The park declined in the 1970s (although the city’s museum, Ellarslie, was created in 1978 in the former monkey house). Deer were kept in the paddock until about ten years ago. As part of a master plan to restore Cadwalader Park, The D&R Greenway Land Trust, the City of Trenton, and several other partners united to restore the paddock area to a more natural meadow and wetland environment. Where once captive deer lived behind a fence, white-tailed deer now run wild.
This 19th century graveyard monument in Mercer Cemetery engraved to “The Wife of My Youth” first makes you wonder what kind of monument the wife of his dotage got. But the phrase is from the Old Testament of the Bible:
Let thy fountain be blessed: and rejoice with the wife of thy youth.Proverbs 5:18
The Mercer Cemetery in Trenton, NJ, was created in the 1840s. There were few new internments after the 1930s.
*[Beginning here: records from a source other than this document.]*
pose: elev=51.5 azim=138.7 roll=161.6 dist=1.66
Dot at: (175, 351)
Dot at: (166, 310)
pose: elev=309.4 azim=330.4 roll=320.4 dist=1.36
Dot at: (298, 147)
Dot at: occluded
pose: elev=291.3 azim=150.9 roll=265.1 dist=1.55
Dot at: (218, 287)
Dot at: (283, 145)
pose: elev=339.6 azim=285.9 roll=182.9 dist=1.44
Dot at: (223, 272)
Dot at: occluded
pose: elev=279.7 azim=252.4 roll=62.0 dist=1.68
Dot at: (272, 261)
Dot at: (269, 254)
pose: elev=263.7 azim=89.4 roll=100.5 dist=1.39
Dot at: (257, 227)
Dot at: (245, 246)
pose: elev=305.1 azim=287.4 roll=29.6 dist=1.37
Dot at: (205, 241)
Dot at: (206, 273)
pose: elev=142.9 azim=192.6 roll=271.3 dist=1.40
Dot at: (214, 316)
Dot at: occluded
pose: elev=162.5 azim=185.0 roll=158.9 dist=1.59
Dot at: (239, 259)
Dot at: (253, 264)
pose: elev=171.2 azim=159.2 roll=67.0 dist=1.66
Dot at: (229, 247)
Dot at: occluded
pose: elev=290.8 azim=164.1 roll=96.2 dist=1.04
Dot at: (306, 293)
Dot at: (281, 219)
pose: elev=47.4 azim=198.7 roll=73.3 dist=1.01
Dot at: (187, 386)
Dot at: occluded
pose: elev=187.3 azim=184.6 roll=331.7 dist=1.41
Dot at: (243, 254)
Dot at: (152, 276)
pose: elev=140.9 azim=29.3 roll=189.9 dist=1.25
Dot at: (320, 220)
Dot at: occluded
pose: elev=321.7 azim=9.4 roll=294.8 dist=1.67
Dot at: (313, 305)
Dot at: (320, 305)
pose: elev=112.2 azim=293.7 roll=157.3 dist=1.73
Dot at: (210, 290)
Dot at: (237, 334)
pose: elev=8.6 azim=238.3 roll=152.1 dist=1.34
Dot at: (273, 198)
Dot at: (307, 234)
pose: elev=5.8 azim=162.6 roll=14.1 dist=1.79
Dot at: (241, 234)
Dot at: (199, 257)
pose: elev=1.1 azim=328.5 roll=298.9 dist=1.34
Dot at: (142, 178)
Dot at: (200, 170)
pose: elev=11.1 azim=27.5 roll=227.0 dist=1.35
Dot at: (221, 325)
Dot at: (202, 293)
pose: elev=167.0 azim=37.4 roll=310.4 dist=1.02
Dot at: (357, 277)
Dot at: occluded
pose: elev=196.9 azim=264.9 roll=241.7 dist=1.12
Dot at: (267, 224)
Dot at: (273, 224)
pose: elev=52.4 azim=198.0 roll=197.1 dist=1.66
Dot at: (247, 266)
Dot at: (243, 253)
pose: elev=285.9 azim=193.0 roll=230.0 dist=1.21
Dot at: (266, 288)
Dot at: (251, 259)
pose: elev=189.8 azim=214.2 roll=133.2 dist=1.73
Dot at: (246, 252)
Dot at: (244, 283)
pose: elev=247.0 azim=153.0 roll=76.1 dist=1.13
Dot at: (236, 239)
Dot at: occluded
Unlike the Riverview Cemetery, which is still active, no one has been buried in Mercer since 1973. In the 1990s, the city spruced up the cemetery, but it became neglected, landscaping and maintenance was deferred, and conditions within the cemetery deteriorated. Fortunately, Trenton is now looking to rehabilitate the Mercer cemetery, beginning with a recent volunteer cleanup effort.
These three small houses are located along the Delaware and Raritan Canal in Trenton, where movable bridges formerly crossed the canal. Houses were provided so the bridgetenders were always available to swing the bridge out of the way as a canal barge passed through.
The Hanover Street house was renovated when Thomas Edison State College built the large building that partially surrounds it. The Calhoun Street house appears to be stabilized, while the Prospect Street house looks occupied.